• **Aim of the task**:
Exactly the lines from the line containing "は、消化器内科の専門医・指導医として数多くの検査・治療を行" through the last line of the entries below should appear in the answer, reproduced verbatim.

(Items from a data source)
=== Begin Enclosure ===
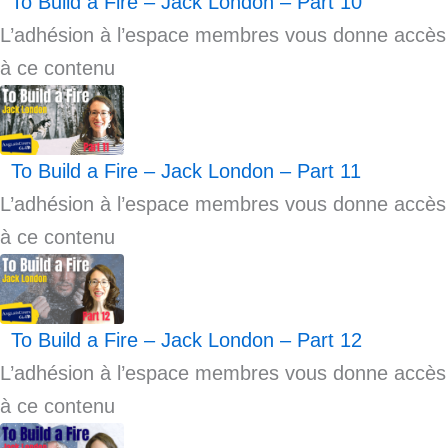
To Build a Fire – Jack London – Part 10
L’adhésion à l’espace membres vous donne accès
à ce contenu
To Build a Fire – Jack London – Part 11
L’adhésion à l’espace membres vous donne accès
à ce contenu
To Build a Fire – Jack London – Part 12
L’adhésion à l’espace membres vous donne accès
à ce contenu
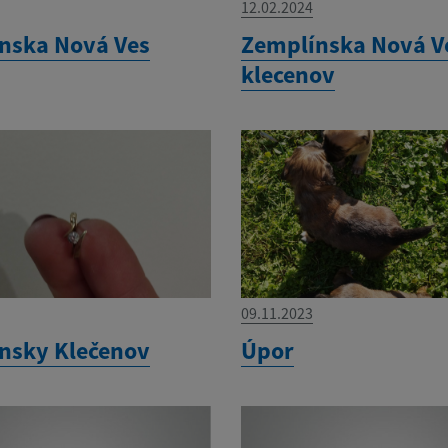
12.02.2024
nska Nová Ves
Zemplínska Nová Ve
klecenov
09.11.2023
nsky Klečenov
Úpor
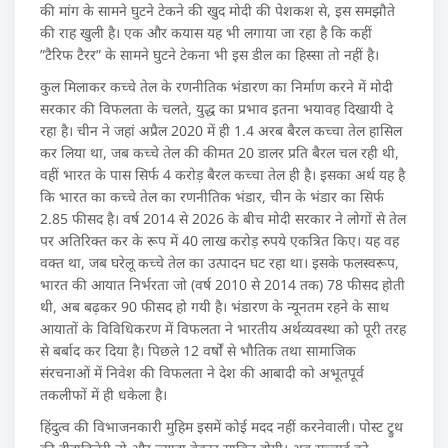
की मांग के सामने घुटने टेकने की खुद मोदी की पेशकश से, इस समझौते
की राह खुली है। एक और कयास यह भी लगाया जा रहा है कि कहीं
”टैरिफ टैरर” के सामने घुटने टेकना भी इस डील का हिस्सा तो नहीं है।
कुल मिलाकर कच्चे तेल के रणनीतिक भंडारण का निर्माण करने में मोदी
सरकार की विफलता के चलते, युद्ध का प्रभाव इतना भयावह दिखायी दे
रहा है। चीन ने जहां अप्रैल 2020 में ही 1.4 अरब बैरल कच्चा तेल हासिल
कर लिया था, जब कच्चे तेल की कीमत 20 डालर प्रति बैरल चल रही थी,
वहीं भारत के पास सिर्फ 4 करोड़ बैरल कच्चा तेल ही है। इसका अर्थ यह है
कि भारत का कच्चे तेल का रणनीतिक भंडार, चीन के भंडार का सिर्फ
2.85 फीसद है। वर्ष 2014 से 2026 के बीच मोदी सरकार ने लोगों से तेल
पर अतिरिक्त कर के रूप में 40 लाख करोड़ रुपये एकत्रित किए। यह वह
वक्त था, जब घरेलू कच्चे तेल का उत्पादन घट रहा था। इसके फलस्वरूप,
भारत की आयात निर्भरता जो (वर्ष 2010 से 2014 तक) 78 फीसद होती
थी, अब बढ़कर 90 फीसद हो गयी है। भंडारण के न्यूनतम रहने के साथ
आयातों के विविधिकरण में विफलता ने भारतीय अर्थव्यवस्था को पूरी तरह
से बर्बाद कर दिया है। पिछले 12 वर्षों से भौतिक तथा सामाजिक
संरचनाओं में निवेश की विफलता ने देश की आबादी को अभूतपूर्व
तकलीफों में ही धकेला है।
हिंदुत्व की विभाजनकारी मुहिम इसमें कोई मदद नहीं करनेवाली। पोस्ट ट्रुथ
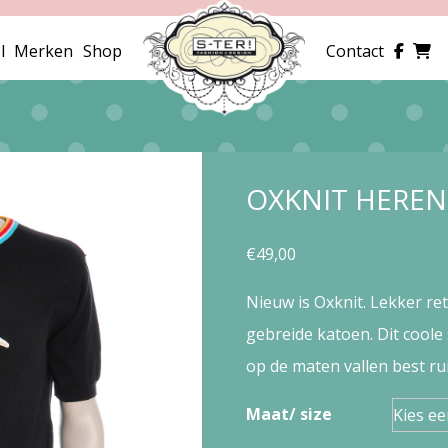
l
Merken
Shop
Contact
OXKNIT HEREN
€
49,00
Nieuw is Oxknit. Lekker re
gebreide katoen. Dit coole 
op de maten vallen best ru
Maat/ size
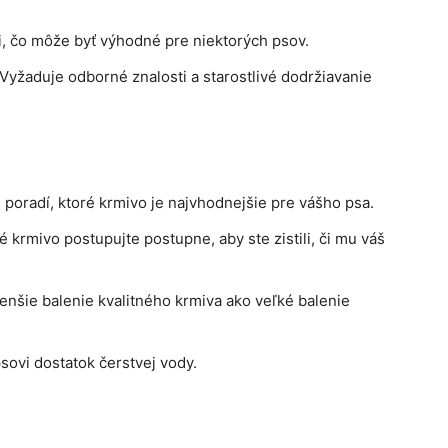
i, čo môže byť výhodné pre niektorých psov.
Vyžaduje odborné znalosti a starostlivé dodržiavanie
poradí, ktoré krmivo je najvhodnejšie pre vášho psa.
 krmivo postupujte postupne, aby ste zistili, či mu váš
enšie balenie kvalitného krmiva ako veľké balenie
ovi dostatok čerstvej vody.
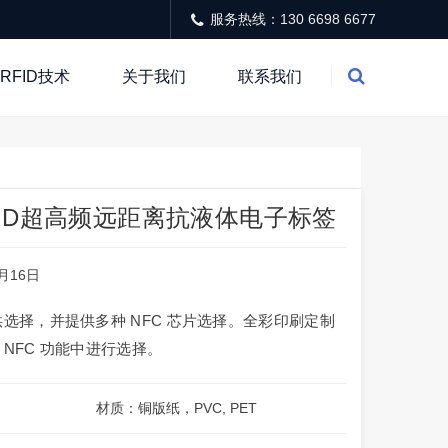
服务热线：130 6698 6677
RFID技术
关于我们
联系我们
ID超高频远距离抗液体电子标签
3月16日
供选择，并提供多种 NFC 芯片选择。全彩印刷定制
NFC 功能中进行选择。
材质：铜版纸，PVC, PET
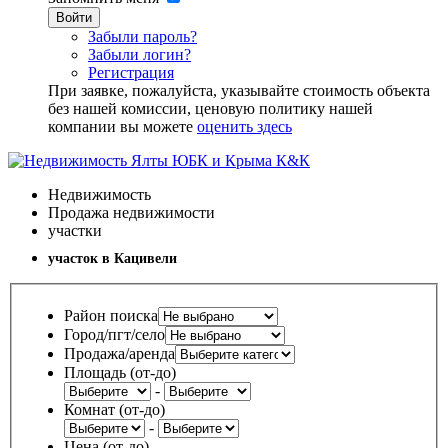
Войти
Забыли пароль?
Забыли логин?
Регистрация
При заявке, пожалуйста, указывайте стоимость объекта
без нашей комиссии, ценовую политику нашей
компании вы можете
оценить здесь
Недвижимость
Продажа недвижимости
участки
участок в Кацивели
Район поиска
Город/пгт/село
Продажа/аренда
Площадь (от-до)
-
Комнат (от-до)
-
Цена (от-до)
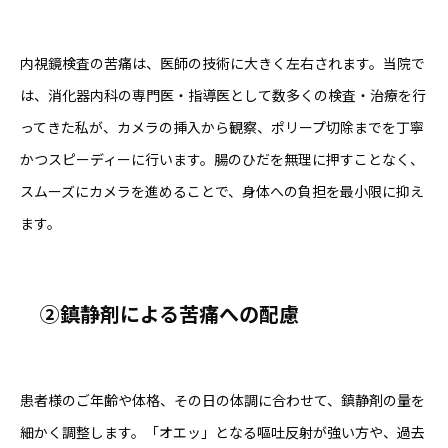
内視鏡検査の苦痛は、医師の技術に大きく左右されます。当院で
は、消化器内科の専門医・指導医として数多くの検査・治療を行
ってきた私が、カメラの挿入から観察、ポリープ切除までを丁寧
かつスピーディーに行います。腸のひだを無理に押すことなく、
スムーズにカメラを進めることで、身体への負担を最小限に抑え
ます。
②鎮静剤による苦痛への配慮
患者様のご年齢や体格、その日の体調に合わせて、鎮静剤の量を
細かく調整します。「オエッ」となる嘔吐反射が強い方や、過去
=== End Enclosure ===
• **Result of the exercise**:
は、消化器内科の専門医・指導医として数多くの検査・治療を行
ってきた私が、カメラの挿入から観察、ポリープ切除までを丁寧
かつスピーディーに行います。腸のひだを無理に押すことなく、
スムーズにカメラを進めることで、身体への負担を最小限に抑え
ます。
②鎮静剤による苦痛への配慮
患者様のご年齢や体格、その日の体調に合わせて、鎮静剤の量を
細かく調整します。「オエッ」となる嘔吐反射が強い方や、過去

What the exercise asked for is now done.